→ What to produce
Update the items from their first line through the line containing "有一个 on() 方法平时也很常见，它可以为元素添加任意类型的事件，也可以为元素同时添加多个类型的事件，如下所示：" by changing "鼠标" to "鼠标事件", and write out those lines with nothing else altered.

→ The data
☆ ☆ ☆ ☆ ☆ ☆ ☆

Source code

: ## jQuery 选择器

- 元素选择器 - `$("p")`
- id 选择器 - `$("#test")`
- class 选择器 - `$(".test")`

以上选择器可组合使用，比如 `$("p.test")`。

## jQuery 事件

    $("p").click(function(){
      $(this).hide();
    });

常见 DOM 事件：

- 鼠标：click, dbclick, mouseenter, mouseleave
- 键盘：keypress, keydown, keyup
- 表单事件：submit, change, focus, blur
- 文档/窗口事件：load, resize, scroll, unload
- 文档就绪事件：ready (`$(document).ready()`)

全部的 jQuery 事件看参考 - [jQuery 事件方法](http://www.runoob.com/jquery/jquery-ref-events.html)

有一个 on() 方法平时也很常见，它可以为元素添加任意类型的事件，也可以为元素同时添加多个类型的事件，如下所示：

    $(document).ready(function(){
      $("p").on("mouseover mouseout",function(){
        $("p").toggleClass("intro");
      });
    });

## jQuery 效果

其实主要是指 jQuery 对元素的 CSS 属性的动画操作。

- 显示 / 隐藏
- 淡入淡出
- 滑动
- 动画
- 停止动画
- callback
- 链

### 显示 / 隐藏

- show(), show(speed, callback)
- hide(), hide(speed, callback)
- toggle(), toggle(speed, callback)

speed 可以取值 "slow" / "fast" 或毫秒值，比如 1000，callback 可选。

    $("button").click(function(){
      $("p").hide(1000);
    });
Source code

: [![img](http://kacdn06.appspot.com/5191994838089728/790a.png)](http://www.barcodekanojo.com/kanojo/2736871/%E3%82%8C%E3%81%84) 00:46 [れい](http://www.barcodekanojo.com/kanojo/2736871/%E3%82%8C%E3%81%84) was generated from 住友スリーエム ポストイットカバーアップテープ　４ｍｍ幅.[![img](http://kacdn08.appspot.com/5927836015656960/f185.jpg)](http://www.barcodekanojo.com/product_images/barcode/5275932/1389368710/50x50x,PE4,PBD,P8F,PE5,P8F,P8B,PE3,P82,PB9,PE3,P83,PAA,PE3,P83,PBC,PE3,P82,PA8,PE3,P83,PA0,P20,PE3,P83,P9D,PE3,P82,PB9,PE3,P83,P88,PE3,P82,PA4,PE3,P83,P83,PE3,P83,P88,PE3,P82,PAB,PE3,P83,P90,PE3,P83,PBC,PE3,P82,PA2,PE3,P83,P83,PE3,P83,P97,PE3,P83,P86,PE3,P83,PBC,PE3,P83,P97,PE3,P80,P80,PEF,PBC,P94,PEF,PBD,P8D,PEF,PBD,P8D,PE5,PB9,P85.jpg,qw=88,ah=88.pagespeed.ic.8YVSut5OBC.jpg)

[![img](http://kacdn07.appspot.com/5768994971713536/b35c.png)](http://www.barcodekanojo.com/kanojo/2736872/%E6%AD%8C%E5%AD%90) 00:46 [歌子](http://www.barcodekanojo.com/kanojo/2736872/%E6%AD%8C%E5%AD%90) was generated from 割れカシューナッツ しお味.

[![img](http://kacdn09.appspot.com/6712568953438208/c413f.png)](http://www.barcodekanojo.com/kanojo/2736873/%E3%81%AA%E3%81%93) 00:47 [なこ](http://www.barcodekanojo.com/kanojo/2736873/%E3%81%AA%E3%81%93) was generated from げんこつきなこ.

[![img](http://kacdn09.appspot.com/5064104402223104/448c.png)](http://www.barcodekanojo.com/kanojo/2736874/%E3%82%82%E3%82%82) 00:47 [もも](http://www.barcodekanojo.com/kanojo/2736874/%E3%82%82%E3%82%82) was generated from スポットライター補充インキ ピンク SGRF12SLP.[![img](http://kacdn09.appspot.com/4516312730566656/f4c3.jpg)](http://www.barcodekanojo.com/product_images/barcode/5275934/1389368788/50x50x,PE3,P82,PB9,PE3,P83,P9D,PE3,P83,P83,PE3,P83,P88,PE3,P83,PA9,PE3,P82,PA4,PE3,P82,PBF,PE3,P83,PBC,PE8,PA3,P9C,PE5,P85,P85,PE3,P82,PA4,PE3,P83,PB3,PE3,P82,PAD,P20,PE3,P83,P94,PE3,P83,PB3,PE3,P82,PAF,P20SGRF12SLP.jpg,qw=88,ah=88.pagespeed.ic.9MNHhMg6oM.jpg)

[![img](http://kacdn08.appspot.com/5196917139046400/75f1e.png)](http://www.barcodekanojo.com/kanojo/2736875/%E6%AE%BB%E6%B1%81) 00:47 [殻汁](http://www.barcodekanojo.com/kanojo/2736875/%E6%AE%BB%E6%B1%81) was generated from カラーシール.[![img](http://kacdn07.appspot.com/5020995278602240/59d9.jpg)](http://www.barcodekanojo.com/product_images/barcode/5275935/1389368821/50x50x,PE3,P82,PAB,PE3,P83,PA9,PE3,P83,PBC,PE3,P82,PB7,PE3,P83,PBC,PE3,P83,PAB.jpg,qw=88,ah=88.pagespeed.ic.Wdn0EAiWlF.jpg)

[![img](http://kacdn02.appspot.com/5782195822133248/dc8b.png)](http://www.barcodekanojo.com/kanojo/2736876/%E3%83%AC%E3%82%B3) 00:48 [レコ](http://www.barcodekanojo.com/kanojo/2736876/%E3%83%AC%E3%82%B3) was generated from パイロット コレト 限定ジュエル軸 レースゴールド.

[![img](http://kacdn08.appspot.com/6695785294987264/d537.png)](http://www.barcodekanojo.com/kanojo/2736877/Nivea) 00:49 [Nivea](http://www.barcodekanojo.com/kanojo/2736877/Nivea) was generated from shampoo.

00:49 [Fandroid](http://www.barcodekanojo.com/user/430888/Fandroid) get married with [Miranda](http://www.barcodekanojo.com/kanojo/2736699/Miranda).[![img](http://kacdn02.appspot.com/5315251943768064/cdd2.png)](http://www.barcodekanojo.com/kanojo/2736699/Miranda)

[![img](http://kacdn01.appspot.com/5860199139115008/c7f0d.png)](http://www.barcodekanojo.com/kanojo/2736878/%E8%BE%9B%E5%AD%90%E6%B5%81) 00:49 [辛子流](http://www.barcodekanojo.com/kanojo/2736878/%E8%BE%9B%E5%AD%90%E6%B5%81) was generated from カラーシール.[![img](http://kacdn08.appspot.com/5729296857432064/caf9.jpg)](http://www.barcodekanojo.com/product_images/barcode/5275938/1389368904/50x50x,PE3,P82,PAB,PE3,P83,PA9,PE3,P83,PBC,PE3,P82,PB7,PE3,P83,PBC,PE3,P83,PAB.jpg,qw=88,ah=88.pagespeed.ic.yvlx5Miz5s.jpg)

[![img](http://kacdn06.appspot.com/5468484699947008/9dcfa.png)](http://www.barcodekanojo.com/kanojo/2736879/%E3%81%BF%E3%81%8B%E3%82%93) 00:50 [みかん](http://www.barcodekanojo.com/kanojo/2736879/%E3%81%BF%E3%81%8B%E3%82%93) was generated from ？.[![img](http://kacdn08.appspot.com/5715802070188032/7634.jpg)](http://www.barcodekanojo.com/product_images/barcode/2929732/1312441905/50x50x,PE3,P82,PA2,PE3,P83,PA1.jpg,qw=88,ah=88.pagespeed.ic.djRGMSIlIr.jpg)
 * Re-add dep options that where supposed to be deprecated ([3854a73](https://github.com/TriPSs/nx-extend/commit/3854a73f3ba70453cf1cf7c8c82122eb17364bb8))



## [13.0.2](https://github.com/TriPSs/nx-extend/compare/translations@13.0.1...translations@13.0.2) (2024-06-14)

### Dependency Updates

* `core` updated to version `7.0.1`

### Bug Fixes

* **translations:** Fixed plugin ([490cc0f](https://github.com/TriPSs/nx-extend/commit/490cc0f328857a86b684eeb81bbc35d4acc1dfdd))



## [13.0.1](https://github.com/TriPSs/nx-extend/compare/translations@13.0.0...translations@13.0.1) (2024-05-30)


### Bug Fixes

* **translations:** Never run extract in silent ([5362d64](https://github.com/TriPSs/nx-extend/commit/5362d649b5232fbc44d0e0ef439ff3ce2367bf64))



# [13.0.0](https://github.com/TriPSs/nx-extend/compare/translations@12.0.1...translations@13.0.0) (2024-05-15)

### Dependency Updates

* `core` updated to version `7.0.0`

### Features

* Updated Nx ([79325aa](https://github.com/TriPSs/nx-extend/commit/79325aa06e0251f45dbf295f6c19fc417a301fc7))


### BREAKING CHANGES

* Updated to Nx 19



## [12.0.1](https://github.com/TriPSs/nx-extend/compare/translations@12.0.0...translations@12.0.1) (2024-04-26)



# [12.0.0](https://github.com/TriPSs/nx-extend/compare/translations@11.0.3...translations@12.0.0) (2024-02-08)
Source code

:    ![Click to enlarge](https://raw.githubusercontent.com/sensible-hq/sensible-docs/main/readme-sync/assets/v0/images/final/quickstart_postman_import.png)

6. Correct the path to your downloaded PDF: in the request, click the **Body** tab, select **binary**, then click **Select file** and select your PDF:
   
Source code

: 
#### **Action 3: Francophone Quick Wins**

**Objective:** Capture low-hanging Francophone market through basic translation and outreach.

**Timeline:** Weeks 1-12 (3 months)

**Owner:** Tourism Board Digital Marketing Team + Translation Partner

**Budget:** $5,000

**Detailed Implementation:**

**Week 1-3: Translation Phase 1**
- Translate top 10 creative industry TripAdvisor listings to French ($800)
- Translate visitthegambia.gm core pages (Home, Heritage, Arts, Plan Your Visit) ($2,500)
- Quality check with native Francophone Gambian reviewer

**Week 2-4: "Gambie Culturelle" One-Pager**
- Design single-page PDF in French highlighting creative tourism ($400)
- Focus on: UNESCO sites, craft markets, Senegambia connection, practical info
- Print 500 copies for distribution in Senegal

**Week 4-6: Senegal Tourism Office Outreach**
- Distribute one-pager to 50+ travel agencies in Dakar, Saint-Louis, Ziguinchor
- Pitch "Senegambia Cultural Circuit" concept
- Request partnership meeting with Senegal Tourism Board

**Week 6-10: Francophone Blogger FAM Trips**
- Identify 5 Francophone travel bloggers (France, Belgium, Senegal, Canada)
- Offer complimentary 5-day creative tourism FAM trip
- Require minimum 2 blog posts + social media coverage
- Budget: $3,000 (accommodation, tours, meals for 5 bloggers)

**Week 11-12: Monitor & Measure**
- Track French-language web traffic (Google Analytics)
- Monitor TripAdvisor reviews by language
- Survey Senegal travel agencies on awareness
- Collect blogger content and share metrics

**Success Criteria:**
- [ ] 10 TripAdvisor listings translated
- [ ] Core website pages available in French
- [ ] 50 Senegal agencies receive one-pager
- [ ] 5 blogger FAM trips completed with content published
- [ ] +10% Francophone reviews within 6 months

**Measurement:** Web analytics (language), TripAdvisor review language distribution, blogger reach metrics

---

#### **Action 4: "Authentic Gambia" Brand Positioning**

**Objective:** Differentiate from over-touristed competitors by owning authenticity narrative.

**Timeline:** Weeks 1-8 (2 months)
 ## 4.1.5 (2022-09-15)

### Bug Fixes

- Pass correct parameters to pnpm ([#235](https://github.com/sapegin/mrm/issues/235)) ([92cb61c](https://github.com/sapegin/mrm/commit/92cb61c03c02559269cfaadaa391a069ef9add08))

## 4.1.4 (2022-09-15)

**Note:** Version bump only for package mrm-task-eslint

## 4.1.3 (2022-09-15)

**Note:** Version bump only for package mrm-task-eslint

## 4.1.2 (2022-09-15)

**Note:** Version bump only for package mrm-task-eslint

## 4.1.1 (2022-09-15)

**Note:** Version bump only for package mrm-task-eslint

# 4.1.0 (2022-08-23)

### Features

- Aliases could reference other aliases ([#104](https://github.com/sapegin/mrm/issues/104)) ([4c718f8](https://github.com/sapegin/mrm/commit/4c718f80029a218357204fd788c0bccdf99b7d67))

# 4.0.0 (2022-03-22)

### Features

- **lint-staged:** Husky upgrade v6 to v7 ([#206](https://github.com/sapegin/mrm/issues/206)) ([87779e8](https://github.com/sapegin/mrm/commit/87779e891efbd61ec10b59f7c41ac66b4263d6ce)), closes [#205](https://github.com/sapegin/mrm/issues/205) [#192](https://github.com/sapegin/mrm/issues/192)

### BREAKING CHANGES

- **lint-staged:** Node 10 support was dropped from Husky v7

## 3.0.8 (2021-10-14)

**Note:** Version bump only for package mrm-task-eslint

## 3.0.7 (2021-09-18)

☆ ☆ ☆ ☆ ☆ ☆ ☆

→ Solution to this exercise
Source code

: ## jQuery 选择器

- 元素选择器 - `$("p")`
- id 选择器 - `$("#test")`
- class 选择器 - `$(".test")`

以上选择器可组合使用，比如 `$("p.test")`。

## jQuery 事件

    $("p").click(function(){
      $(this).hide();
    });

常见 DOM 事件：

- 鼠标事件：click, dbclick, mouseenter, mouseleave
- 键盘：keypress, keydown, keyup
- 表单事件：submit, change, focus, blur
- 文档/窗口事件：load, resize, scroll, unload
- 文档就绪事件：ready (`$(document).ready()`)

全部的 jQuery 事件看参考 - [jQuery 事件方法](http://www.runoob.com/jquery/jquery-ref-events.html)

有一个 on() 方法平时也很常见，它可以为元素添加任意类型的事件，也可以为元素同时添加多个类型的事件，如下所示：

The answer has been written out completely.